▸ **Task to complete**: The records below are to be retyped in full. Keep every word.

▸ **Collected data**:

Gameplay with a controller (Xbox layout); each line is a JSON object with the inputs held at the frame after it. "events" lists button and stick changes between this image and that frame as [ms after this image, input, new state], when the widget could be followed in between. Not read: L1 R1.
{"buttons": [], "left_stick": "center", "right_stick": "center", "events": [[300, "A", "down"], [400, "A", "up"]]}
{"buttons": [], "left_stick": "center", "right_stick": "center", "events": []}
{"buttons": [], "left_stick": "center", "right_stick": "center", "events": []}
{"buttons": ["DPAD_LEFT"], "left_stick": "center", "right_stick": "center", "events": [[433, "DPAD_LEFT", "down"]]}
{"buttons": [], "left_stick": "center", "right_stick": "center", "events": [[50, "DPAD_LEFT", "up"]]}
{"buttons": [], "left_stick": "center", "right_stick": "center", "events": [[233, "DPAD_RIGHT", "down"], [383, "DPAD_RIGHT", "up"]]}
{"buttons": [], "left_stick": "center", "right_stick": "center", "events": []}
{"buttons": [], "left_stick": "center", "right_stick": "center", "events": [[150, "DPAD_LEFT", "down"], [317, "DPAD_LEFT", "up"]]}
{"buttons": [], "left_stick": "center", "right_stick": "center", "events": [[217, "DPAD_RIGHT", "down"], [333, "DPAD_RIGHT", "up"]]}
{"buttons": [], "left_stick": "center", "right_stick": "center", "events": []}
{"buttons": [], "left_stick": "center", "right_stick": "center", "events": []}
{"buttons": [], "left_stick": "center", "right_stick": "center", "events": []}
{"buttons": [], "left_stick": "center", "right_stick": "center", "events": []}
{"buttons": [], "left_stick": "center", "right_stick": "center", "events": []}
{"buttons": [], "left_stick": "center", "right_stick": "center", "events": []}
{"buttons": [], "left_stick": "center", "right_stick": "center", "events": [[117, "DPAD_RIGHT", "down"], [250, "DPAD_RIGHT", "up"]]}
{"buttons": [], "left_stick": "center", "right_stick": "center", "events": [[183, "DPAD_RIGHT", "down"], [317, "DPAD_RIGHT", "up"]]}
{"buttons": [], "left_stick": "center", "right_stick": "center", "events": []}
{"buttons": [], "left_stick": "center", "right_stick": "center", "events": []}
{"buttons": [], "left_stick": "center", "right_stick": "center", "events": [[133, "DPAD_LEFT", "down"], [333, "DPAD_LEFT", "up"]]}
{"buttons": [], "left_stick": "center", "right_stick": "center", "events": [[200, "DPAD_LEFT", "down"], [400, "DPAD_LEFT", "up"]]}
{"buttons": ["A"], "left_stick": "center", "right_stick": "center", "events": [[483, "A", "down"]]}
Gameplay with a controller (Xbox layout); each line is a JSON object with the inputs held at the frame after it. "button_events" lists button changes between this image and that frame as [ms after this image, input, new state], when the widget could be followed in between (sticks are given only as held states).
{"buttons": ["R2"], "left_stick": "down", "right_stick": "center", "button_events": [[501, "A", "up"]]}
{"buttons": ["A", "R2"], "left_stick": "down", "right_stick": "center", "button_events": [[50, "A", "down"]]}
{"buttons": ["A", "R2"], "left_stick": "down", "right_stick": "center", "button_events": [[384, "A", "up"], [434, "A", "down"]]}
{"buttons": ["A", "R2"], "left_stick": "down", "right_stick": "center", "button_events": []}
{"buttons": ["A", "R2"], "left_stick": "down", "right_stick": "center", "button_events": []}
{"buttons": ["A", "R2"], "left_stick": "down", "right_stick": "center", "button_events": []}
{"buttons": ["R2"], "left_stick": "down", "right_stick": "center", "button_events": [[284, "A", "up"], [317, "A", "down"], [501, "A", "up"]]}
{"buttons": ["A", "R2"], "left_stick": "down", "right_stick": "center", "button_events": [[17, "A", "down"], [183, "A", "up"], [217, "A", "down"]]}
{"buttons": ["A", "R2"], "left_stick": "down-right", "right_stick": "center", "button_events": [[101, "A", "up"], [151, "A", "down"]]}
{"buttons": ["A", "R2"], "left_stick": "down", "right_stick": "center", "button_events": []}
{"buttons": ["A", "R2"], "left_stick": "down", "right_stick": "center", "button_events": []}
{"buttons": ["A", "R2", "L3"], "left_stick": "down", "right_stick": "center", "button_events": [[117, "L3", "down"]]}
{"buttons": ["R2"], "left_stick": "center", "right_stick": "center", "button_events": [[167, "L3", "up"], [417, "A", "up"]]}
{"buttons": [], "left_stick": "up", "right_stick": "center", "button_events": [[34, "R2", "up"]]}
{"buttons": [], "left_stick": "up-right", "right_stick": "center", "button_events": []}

▸ **Answer for this exercise**:
Gameplay with a controller (Xbox layout); each line is a JSON object with the inputs held at the frame after it. "events" lists button and stick changes between this image and that frame as [ms after this image, input, new state], when the widget could be followed in between. Not read: L1 R1.
{"buttons": [], "left_stick": "center", "right_stick": "center", "events": [[300, "A", "down"], [400, "A", "up"]]}
{"buttons": [], "left_stick": "center", "right_stick": "center", "events": []}
{"buttons": [], "left_stick": "center", "right_stick": "center", "events": []}
{"buttons": ["DPAD_LEFT"], "left_stick": "center", "right_stick": "center", "events": [[433, "DPAD_LEFT", "down"]]}
{"buttons": [], "left_stick": "center", "right_stick": "center", "events": [[50, "DPAD_LEFT", "up"]]}
{"buttons": [], "left_stick": "center", "right_stick": "center", "events": [[233, "DPAD_RIGHT", "down"], [383, "DPAD_RIGHT", "up"]]}
{"buttons": [], "left_stick": "center", "right_stick": "center", "events": []}
{"buttons": [], "left_stick": "center", "right_stick": "center", "events": [[150, "DPAD_LEFT", "down"], [317, "DPAD_LEFT", "up"]]}
{"buttons": [], "left_stick": "center", "right_stick": "center", "events": [[217, "DPAD_RIGHT", "down"], [333, "DPAD_RIGHT", "up"]]}
{"buttons": [], "left_stick": "center", "right_stick": "center", "events": []}
{"buttons": [], "left_stick": "center", "right_stick": "center", "events": []}
{"buttons": [], "left_stick": "center", "right_stick": "center", "events": []}
{"buttons": [], "left_stick": "center", "right_stick": "center", "events": []}
{"buttons": [], "left_stick": "center", "right_stick": "center", "events": []}
{"buttons": [], "left_stick": "center", "right_stick": "center", "events": []}
{"buttons": [], "left_stick": "center", "right_stick": "center", "events": [[117, "DPAD_RIGHT", "down"], [250, "DPAD_RIGHT", "up"]]}
{"buttons": [], "left_stick": "center", "right_stick": "center", "events": [[183, "DPAD_RIGHT", "down"], [317, "DPAD_RIGHT", "up"]]}
{"buttons": [], "left_stick": "center", "right_stick": "center", "events": []}
{"buttons": [], "left_stick": "center", "right_stick": "center", "events": []}
{"buttons": [], "left_stick": "center", "right_stick": "center", "events": [[133, "DPAD_LEFT", "down"], [333, "DPAD_LEFT", "up"]]}
{"buttons": [], "left_stick": "center", "right_stick": "center", "events": [[200, "DPAD_LEFT", "down"], [400, "DPAD_LEFT", "up"]]}
{"buttons": ["A"], "left_stick": "center", "right_stick": "center", "events": [[483, "A", "down"]]}
Gameplay with a controller (Xbox layout); each line is a JSON object with the inputs held at the frame after it. "button_events" lists button changes between this image and that frame as [ms after this image, input, new state], when the widget could be followed in between (sticks are given only as held states).
{"buttons": ["R2"], "left_stick": "down", "right_stick": "center", "button_events": [[501, "A", "up"]]}
{"buttons": ["A", "R2"], "left_stick": "down", "right_stick": "center", "button_events": [[50, "A", "down"]]}
{"buttons": ["A", "R2"], "left_stick": "down", "right_stick": "center", "button_events": [[384, "A", "up"], [434, "A", "down"]]}
{"buttons": ["A", "R2"], "left_stick": "down", "right_stick": "center", "button_events": []}
{"buttons": ["A", "R2"], "left_stick": "down", "right_stick": "center", "button_events": []}
{"buttons": ["A", "R2"], "left_stick": "down", "right_stick": "center", "button_events": []}
{"buttons": ["R2"], "left_stick": "down", "right_stick": "center", "button_events": [[284, "A", "up"], [317, "A", "down"], [501, "A", "up"]]}
{"buttons": ["A", "R2"], "left_stick": "down", "right_stick": "center", "button_events": [[17, "A", "down"], [183, "A", "up"], [217, "A", "down"]]}
{"buttons": ["A", "R2"], "left_stick": "down-right", "right_stick": "center", "button_events": [[101, "A", "up"], [151, "A", "down"]]}
{"buttons": ["A", "R2"], "left_stick": "down", "right_stick": "center", "button_events": []}
{"buttons": ["A", "R2"], "left_stick": "down", "right_stick": "center", "button_events": []}
{"buttons": ["A", "R2", "L3"], "left_stick": "down", "right_stick": "center", "button_events": [[117, "L3", "down"]]}
{"buttons": ["R2"], "left_stick": "center", "right_stick": "center", "button_events": [[167, "L3", "up"], [417, "A", "up"]]}
{"buttons": [], "left_stick": "up", "right_stick": "center", "button_events": [[34, "R2", "up"]]}
{"buttons": [], "left_stick": "up-right", "right_stick": "center", "button_events": []}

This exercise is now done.